__ELENCO DEI COMPITI__
(1) Rispondi a queste domande sul brano sugli scrittori occulti:
(a) Da quale verbo latino viene "occultus" e che cosa significa?
(b) Invece di rivelarsi, che cosa fa la letteratura secondo il brano?
(c) Quale parola inglese, nel senso di serratura o lucchetto, il brano scorge nel nome Sherlock?
(2) Estrai senza modifiche dal brano sugli scrittori occulti il tratto che va da «E poi, non si» fino a «che fanno volare.».
(3) Prosegui il brano sugli scrittori occulti a partire dalla sua ultima frase.

L a parola occulto evoca troppo spesso fantasmi sinistri e sospetti ingiusti di spiritualismo. Bisognerebbe guardare invece alla sua storia, che non è neanche troppo segreta. Occultus viene da un verbo latino, occŭlo, il cui suono ci sembrerebbe buffo se non fosse che la penultima sillaba (cŭ) è breve: l’accento cade sulla terzultima. Òcculo, che significa: “nascondo”. Niente di spiritico, insomma.
È per questo che uno scrittore occulto non dev’essere necessariamente un amante delle séances, un evocatore di spettri e spiriti, un appassionato di tavole ouija. Si è occulti se si sa celare, se si prevede l’atto della scrittura in quanto disseminazione di tasselli che possono anche portare alla rivelazione di un segreto. Ma magari no.
Tra gli scrittori occulti, però, ce ne sono alcuni che decidono di cospargere le proprie opere di cenere e indizi; ma non sempre affinché l’atto di seguirne le tracce, spolverandole, implichi una rivelazione, ma perché invece faccia sfacciatamente affacciare su misteri ulteriori. Misteri bifronte, perlomeno, ossia: a due facce e a due fronti. Perché, per affrontare il mistero c’è bisogno di dualità, di contrasti. Non di soluzioni semplici, perché le cose semplici non sono le più belle. E perché la letteratura, quella potente e infinibile, non è certo spiegabile o racchiudibile (comprensibile) attraverso percorsi a chiave o formulette.
E poi, non si rivela mai a chi aneli a risposte univoche. Semmai si ri-vela, ossia aggiunge ulteriori veli. Veli di verità ineffabili. Sottili, trasparenti, a volte; ma veli che fanno viaggiare. Vele che fanno volare.
Perché le nostre teste, dai testi, captano onde: onde interpretazionali. Da dove? Per dove? Onde? Appunto.
La grande letteratura, come la vita, non è univoca ma plurivoca: parla con un coro di voci: voci sfalsate e talvolta stridenti. Non conduce in alcun dove che non sia l’eterno viaggio. E così, quando ci si imbarca nella lettura di “opere universo”, che prevedono non l’univerbo ma il multiverbo, come nella teoria cosmologica del multiverso (quanta poesia nella pluralità!), seguire le tracce tanto per seguirle è talvolta più proficuo che seguirle per arrivare sherlockholmesianamente chissà dove.
Eppure, le strade portano sempre da qualche parte, lo sa bene il goffo ispettore dei libri di Conan Doyle. Libri, infatti, che giocano con le parole assai più di quanto non ci si aspetti. Prendiamo il nome Sherlock, ad esempio. Come non vedervi una serratura, un lucchetto (lock) magari “bello e buono” (sheer), anche se questo aggettivo, in tal senso, si applica ai concetti e non alle cose? O forse dovremmo scorgervi soltanto un colpo di fortuna (sheer luck)? O magari anche un ricciolo (lock) di una lei (she)? Chi può dirlo? È solo una teoria di assonanze, di quasi omofonie, campata per aria. Ma i suoni campano per aria. L’aria li diffonde, li fa ondulare. Ed è così che, con moto ondoso, ci raggiungono. Perché le nostre teste, dai testi, captano onde: onde interpretazionali. Da dove? Per dove? Onde? Appunto.

__DATI DELL'ESERCIZIO__
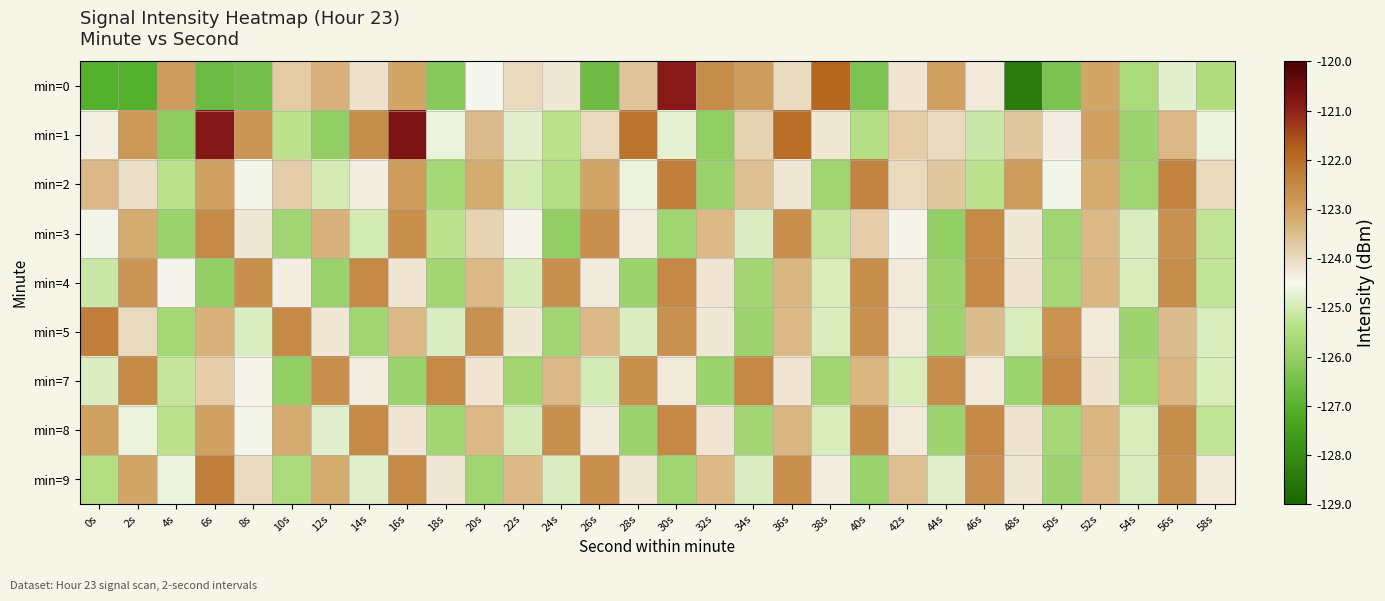

At which category does the chart reach its minimum across all series?

48s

__RISPOSTE AI COMPITI__
(1)
(a) Dal verbo occŭlo, che significa "nascondo".
(b) Si ri-vela, cioè aggiunge ulteriori veli.
(c) Lock.

(2)
E poi, non si rivela mai a chi aneli a risposte univoche. Semmai si ri-vela, ossia aggiunge ulteriori veli. Veli di verità ineffabili. Sottili, trasparenti, a volte; ma veli che fanno viaggiare. Vele che fanno volare.

(3)
Restando con Doyle, pure Watson ci sembra un nome sospetto. Suona come la domanda paternalistica e pretesca “what, son?”, “cosa c’è, figliolo?”: domanda che sarebbe tipica di Sherlock, o anche dell’altezzoso Moriarty; e il suo, di nome, tra l’altro sembra rievocare anch’esso qualcosa: un’arte della morte, forse?
Tutte speculazioni, ovviamente. Elucubrazioni che non portano a nulla e da nessuna parte. Ma è proprio questo il punto. Chi può dire che Doyle non avesse in animo di significare anche tramite i suoni dei nomi? Nominare è infatti un modo di enumerare. Ex numerare. Uscire dalla teoria dei numeri per chiamare le cose come in una rincorsa infinita. Infinita, come la serie dei numeri, appunto.
Tutte speculazioni, ovviamente. Elucubrazioni che non portano a nulla e da nessuna parte.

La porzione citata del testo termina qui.